▶ _Action item_: Each line below with the string "down" should be copied.

▶ _Data section_:
Segment Open

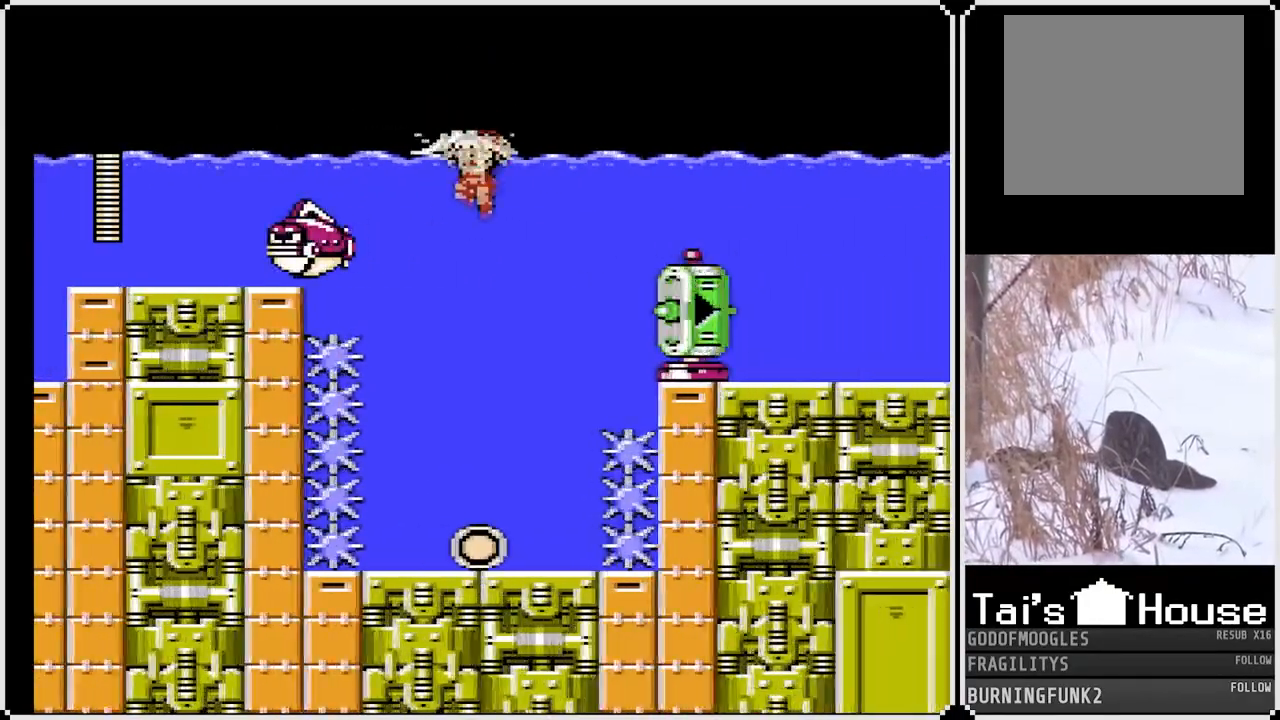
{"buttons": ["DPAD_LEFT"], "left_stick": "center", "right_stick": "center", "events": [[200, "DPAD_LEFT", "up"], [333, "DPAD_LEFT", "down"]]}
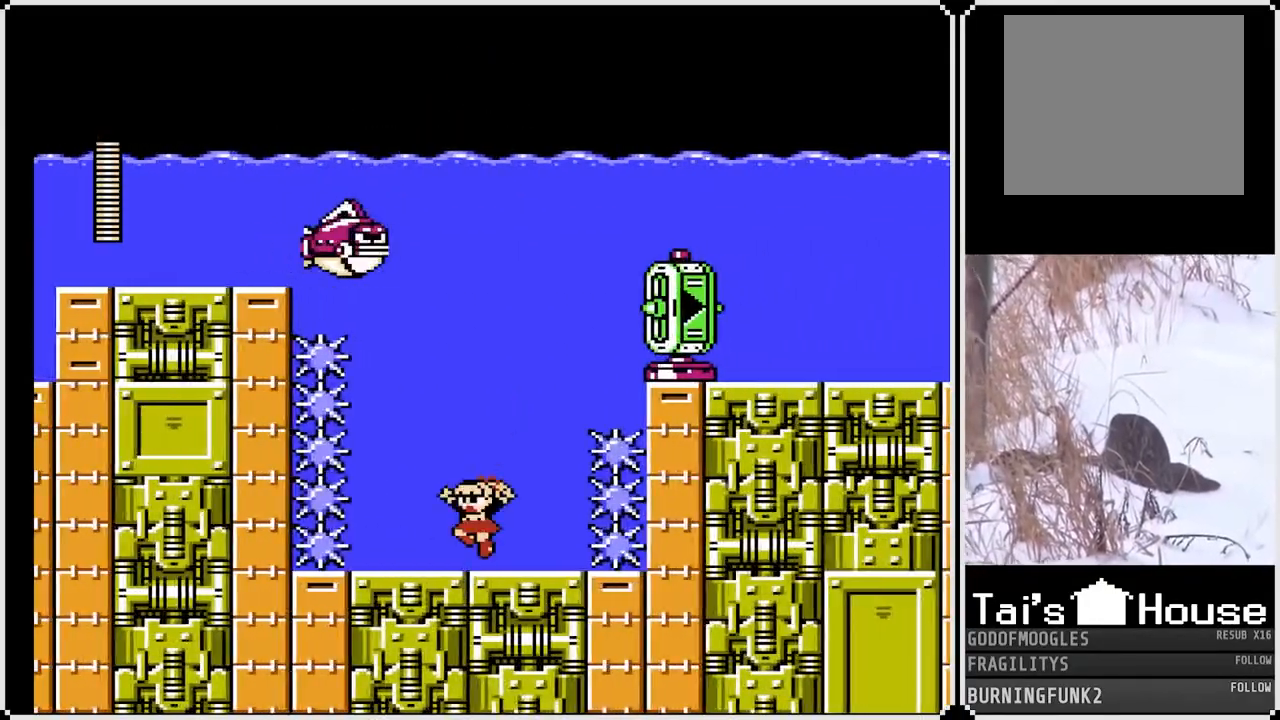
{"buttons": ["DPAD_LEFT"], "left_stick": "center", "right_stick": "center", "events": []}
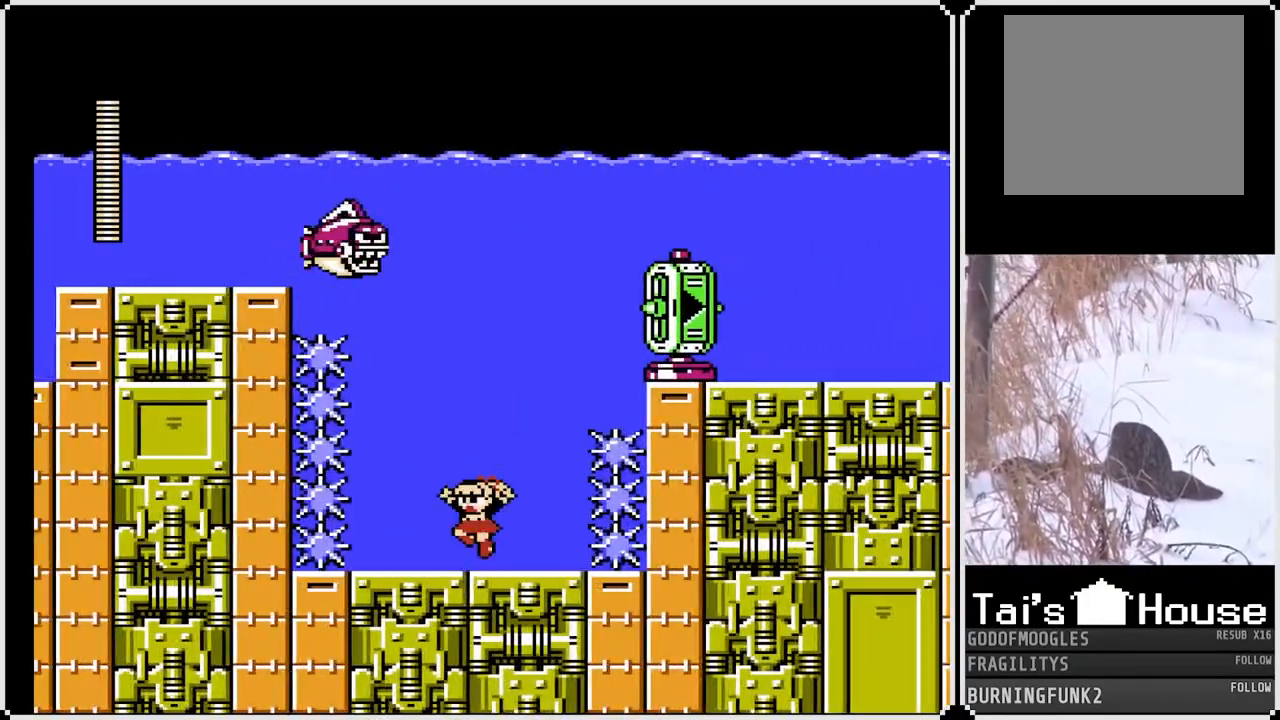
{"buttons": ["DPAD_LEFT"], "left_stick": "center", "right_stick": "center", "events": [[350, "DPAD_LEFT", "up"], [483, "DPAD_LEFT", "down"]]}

Segment Closed

▶ _Your solution_:
{"buttons": ["DPAD_LEFT"], "left_stick": "center", "right_stick": "center", "events": [[200, "DPAD_LEFT", "up"], [333, "DPAD_LEFT", "down"]]}
{"buttons": ["DPAD_LEFT"], "left_stick": "center", "right_stick": "center", "events": [[350, "DPAD_LEFT", "up"], [483, "DPAD_LEFT", "down"]]}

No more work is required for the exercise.